I found one small town in the 1900 New Hampshire Census - Bennington in Hillsboro County where a Mrs. Hattie Wilson, age 26 and husband Henry Wilson, age 37 lived with a daughter Ruth, age 2. Henry was an assistant foreman, cutlery factory. Just next door was a boarder, Charles Stevens, age 22 who worked as a cutlery grinder. And in the same town was another boarder, Edwin G. Stevens, age 32 whose occupation was woodturner. All this is true speculation as these musicians could just as well live in Vermont and pine for the woods of New Hampshire. Winnie's tanned complexion suggests regular outdoor activity and both Hattie and the young violinist wear rings. Wedding bands perhaps? 
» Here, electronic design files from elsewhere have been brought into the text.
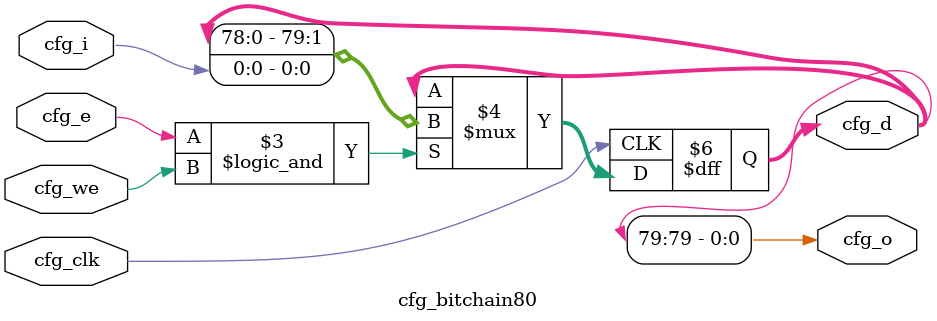
<source format=v>
module cfg_bitchain80 (
    input wire [0:0] cfg_clk,
    input wire [0:0] cfg_e,
    input wire [0:0] cfg_we,
    input wire [0:0] cfg_i,
    output reg [0:0] cfg_o,
    output reg [79:0] cfg_d
    );

    // combinational outputs
    always @* begin
        cfg_o = cfg_d[79];
    end

    always @(posedge cfg_clk) begin
        if (cfg_e && cfg_we) begin
            cfg_d <= {cfg_d, cfg_i};
        end
    end

endmodule

</source>
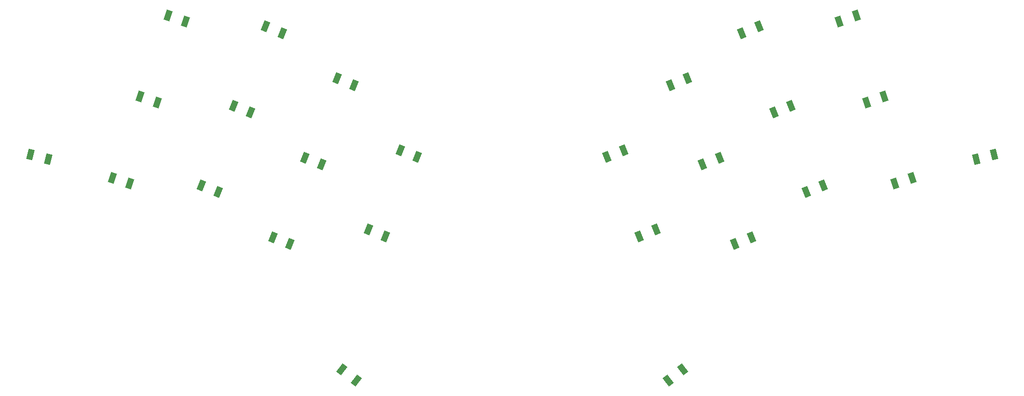
<source format=gbr>
%TF.GenerationSoftware,KiCad,Pcbnew,8.0.5*%
%TF.CreationDate,2024-09-08T16:16:33+10:00*%
%TF.ProjectId,akohekohe,616b6f68-656b-46f6-9865-2e6b69636164,0.1*%
%TF.SameCoordinates,Original*%
%TF.FileFunction,Paste,Top*%
%TF.FilePolarity,Positive*%
%FSLAX46Y46*%
G04 Gerber Fmt 4.6, Leading zero omitted, Abs format (unit mm)*
G04 Created by KiCad (PCBNEW 8.0.5) date 2024-09-08 16:16:33*
%MOMM*%
%LPD*%
G01*
G04 APERTURE LIST*
G04 Aperture macros list*
%AMRotRect*
0 Rectangle, with rotation*
0 The origin of the aperture is its center*
0 $1 length*
0 $2 width*
0 $3 Rotation angle, in degrees counterclockwise*
0 Add horizontal line*
21,1,$1,$2,0,0,$3*%
G04 Aperture macros list end*
%ADD10RotRect,1.100000X1.900000X202.000000*%
%ADD11RotRect,1.100000X1.900000X199.000000*%
%ADD12RotRect,1.100000X1.900000X158.000000*%
%ADD13RotRect,1.100000X1.900000X194.000000*%
%ADD14RotRect,1.100000X1.900000X161.000000*%
%ADD15RotRect,1.100000X1.900000X217.000000*%
%ADD16RotRect,1.100000X1.900000X143.000000*%
%ADD17RotRect,1.100000X1.900000X166.000000*%
G04 APERTURE END LIST*
D10*
%TO.C,S24*%
X181216882Y-109203537D03*
X178157182Y-110439743D03*
%TD*%
D11*
%TO.C,S14*%
X233326810Y-114192899D03*
X230206599Y-115267274D03*
%TD*%
D12*
%TO.C,S8*%
X120785993Y-126190379D03*
X117726293Y-124954173D03*
%TD*%
D13*
%TO.C,S13*%
X248115078Y-110021687D03*
X244913103Y-110820047D03*
%TD*%
D10*
%TO.C,S19*%
X205604792Y-86812221D03*
X202545092Y-88048427D03*
%TD*%
%TO.C,S21*%
X198491444Y-110582808D03*
X195431744Y-111819014D03*
%TD*%
%TO.C,S22*%
X192685038Y-96211464D03*
X189625338Y-97447670D03*
%TD*%
D12*
%TO.C,S12*%
X143866948Y-110439738D03*
X140807248Y-109203532D03*
%TD*%
D14*
%TO.C,S2*%
X91817568Y-115267281D03*
X88697357Y-114192906D03*
%TD*%
D12*
%TO.C,S7*%
X119479053Y-88048417D03*
X116419353Y-86812211D03*
%TD*%
D15*
%TO.C,S26*%
X191819739Y-148899988D03*
X189184246Y-150885982D03*
%TD*%
D12*
%TO.C,S5*%
X107866268Y-116791127D03*
X104806568Y-115554921D03*
%TD*%
D10*
%TO.C,S17*%
X217217598Y-115554912D03*
X214157898Y-116791118D03*
%TD*%
D11*
%TO.C,S16*%
X223234199Y-84881832D03*
X220113988Y-85956207D03*
%TD*%
D16*
%TO.C,S25*%
X132839913Y-150885978D03*
X130204421Y-148899984D03*
%TD*%
D14*
%TO.C,S3*%
X96863869Y-100611743D03*
X93743658Y-99537368D03*
%TD*%
D11*
%TO.C,S15*%
X228280503Y-99537361D03*
X225160292Y-100611736D03*
%TD*%
D10*
%TO.C,S20*%
X204297842Y-124954152D03*
X201238142Y-126190358D03*
%TD*%
%TO.C,S18*%
X211411206Y-101183579D03*
X208351506Y-102419785D03*
%TD*%
D12*
%TO.C,S9*%
X126592407Y-111819016D03*
X123532707Y-110582810D03*
%TD*%
%TO.C,S6*%
X113672645Y-102419766D03*
X110612945Y-101183560D03*
%TD*%
D10*
%TO.C,S23*%
X187023283Y-123574884D03*
X183963583Y-124811090D03*
%TD*%
D12*
%TO.C,S10*%
X132398803Y-97447652D03*
X129339103Y-96211446D03*
%TD*%
D17*
%TO.C,S1*%
X77111054Y-110820016D03*
X73909077Y-110021671D03*
%TD*%
D12*
%TO.C,S11*%
X138060556Y-124811097D03*
X135000856Y-123574891D03*
%TD*%
D14*
%TO.C,S4*%
X101910172Y-85956199D03*
X98789961Y-84881824D03*
%TD*%
M02*

</source>
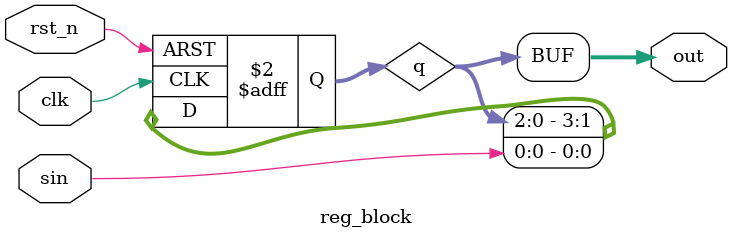
<source format=sv>
`timescale 1ns / 1ps


module reg_block(
    input  logic clk,
    input  logic rst_n,
    input  logic sin,
    output logic [3:0] out
);

    logic [3:0] q;

    always_ff @(posedge clk or posedge rst_n) begin
        if (rst_n)
            q <= 4'b0000;
        else
            q <= {q[2:0], sin};  
    end

    assign out = q;

endmodule

</source>
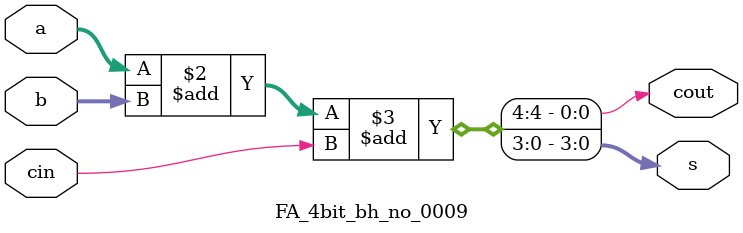
<source format=v>
`timescale 1ns / 1ps


module FA_4bit_bh_no_0009(s, cout, a, b, cin);
input [3:0] a, b;
input cin;
output reg [3:0] s;
output reg cout;

always @(a, b, cin) begin
    {cout, s} = a + b + cin;
end
endmodule

</source>
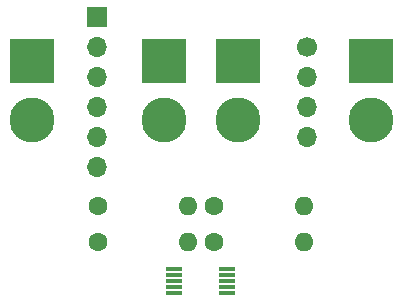
<source format=gbr>
%TF.GenerationSoftware,KiCad,Pcbnew,(7.0.0)*%
%TF.CreationDate,2024-02-03T20:31:02+01:00*%
%TF.ProjectId,Helios_IMU_M,48656c69-6f73-45f4-994d-555f4d2e6b69,rev?*%
%TF.SameCoordinates,PX9058260PY5c4edc0*%
%TF.FileFunction,Soldermask,Top*%
%TF.FilePolarity,Negative*%
%FSLAX46Y46*%
G04 Gerber Fmt 4.6, Leading zero omitted, Abs format (unit mm)*
G04 Created by KiCad (PCBNEW (7.0.0)) date 2024-02-03 20:31:02*
%MOMM*%
%LPD*%
G01*
G04 APERTURE LIST*
%ADD10R,3.800000X3.800000*%
%ADD11C,3.800000*%
%ADD12R,1.700000X1.700000*%
%ADD13O,1.700000X1.700000*%
%ADD14C,1.700000*%
%ADD15R,1.425000X0.300000*%
%ADD16C,1.600000*%
%ADD17O,1.600000X1.600000*%
G04 APERTURE END LIST*
D10*
%TO.C,J4*%
X14378999Y2644999D03*
D11*
X14379000Y-2355000D03*
%TD*%
D10*
%TO.C,J3*%
X-14355999Y2644999D03*
D11*
X-14356000Y-2355000D03*
%TD*%
D12*
%TO.C,IMU1*%
X-8889999Y6349999D03*
D13*
X-8889999Y3809999D03*
X-8889999Y1269999D03*
X-8889999Y-1269999D03*
X-8889999Y-3809999D03*
X-8889999Y-6349999D03*
X8889999Y-3809999D03*
X8889999Y-1269999D03*
X8889999Y1269999D03*
D14*
X8890000Y3810000D03*
%TD*%
D15*
%TO.C,LTC4316*%
X2112999Y-16983999D03*
X2112999Y-16483999D03*
X2112999Y-15983999D03*
X2112999Y-15483999D03*
X2112999Y-14983999D03*
X-2310999Y-14983999D03*
X-2310999Y-15483999D03*
X-2310999Y-15983999D03*
X-2310999Y-16483999D03*
X-2310999Y-16983999D03*
%TD*%
D10*
%TO.C,J1*%
X-3146999Y2644999D03*
D11*
X-3147000Y-2355000D03*
%TD*%
D16*
%TO.C,RHT*%
X-8735000Y-9634000D03*
D17*
X-1114999Y-9633999D03*
%TD*%
D10*
%TO.C,J2*%
X3075999Y2644999D03*
D11*
X3076000Y-2355000D03*
%TD*%
D16*
%TO.C,RHB*%
X1044000Y-9634000D03*
D17*
X8663999Y-9633999D03*
%TD*%
D16*
%TO.C,RLB*%
X1044000Y-12682000D03*
D17*
X8663999Y-12681999D03*
%TD*%
D16*
%TO.C,RLT*%
X-8735000Y-12682000D03*
D17*
X-1114999Y-12681999D03*
%TD*%
M02*

</source>
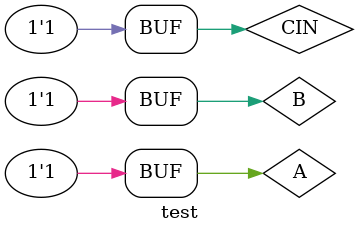
<source format=v>
`timescale 1ns / 1ps


module test;

	// Inputs
	reg A;
	reg B;
	reg CIN;

	// Outputs
	wire S;
	wire COUT;

	// Instantiate the Unit Under Test (UUT)
	bai_2 uut (
		.A(A), 
		.B(B), 
		.CIN(CIN), 
		.S(S), 
		.COUT(COUT)
	);

	initial begin
		// Initialize Inputs
		A = 0;
		B = 0;
		CIN = 0;

		// Wait 100 ns for global reset to finish
		#10;A=0;B=0;CIN=0;
		#10;A=0;B=0;CIN=1;
		#10;A=0;B=1;CIN=0;
		#10;A=0;B=1;CIN=1;
		#10;A=1;B=0;CIN=0;
		#10;A=1;B=0;CIN=1;
		#10;A=1;B=1;CIN=0;
		#10;A=1;B=1;CIN=1;
		#10;
	
	end
      
endmodule


</source>
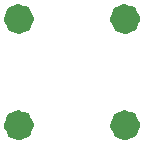
<source format=gbr>
%TF.GenerationSoftware,Altium Limited,Altium Designer,23.6.0 (18)*%
G04 Layer_Color=16711935*
%FSLAX25Y25*%
%MOIN*%
%TF.SameCoordinates,9FC677E3-0757-43A4-AD8A-435CCD31EDD7*%
%TF.FilePolarity,Positive*%
%TF.FileFunction,Keep-out,Top*%
%TF.Part,Single*%
G01*
G75*
%TA.AperFunction,NonConductor*%
%ADD89C,0.05118*%
D89*
X369843Y82284D02*
G03*
X369843Y82284I-2559J0D01*
G01*
Y117717D02*
G03*
X369843Y117717I-2559J0D01*
G01*
X405276Y82284D02*
G03*
X405276Y82284I-2559J0D01*
G01*
Y117717D02*
G03*
X405276Y117717I-2559J0D01*
G01*
%TF.MD5,9072b45b6b7a11e0e2405e5398242a92*%
M02*

</source>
Uncovering the music that this parlor quartet played, changes our understanding of this photograph. Learning that these pleasant looking men and women enjoyed songs with such overt racist language is like discovering that grandpa never changed his underwear and grandma drank a pint of whiskey everyday. But that is part of American history too and part of the reality beyond the frame of the photo.

This is my contribution to Sepia Saturday
where you might find more quartets on bicycles. 

The bicycle was another popular 1890s fashion and I can't resist including this image of the sheet music for Daisy Bell, (Bicycle Built for Two) which was published in 1892 by Harry Dacre.  The song was a big favorite of many early computers too.

Two's company but a bicycle built for four would definitely be a crowd.


Food Smarts said...

Very interesting. I read recently that in polite society in the late 1800's in the U.S. a woman wouldn't dare say the word "blouse". It would be indecent and outrageous. "Coon" on the other hand was apparently acceptable, even in print. Amazing how time changes the way we see things. A very excellent and provocative read.

Susan said...

The perfect song to feature.

Peter said...

I like the twist you have given to this weeks Sepia Saturday theme. And to me it was very informative, thank you.

Susan D. said...

A very interesting take on the thtme. Loved the old photographs and the old sheet music covers.

Bob Scotney said...

A thought provoking post again, Mike. I had a video of Daisy Bell lined up but didn't use it as I took a different line to follow.

Wendy said...

I was unaware that the minstrel show redeemed itself by contributing to the growth of jazz and ragtime. A bit of a silver lining, I guess. Thanks for your work on this enlightening post.

Karen S. said...

Ah yes, I'se been enjoying myself with your post again! I am having fun seeing the various twists that we have this week...I do enjoy that, especially with yours!

Kathy said...

Very interesting! Thanks for educating me today.

Postcardy said...

Great post. They were wise to include the music. And it appears that they wanted to show off the knickknacks on top of the piano too.

Little Nell said...

A really interesting post once again Mike. When I was a child in England we had a TV programme called 'The Black and White Minstrel Show' which was as you describe, the men all blacked up in the most awful Al Jolson way and sang and danced with lovely white ladies - it makes me shudder just to think of it now, but this was part of British culture in the 50s-70s.

Alan Burnett said...

I feel like appending another song to the end of your post. It would be "Nobody Does it Better". Nobody does this kind of post better than you Mike.

Wibbo said...

A beautiful photograph and an interesting, informative post.


Everything you managed to get out of a single picture!! Great post!!

Brett Payne said...

Just thought I'd add that Hattie is very often, but not necessarily always, short for Harriet.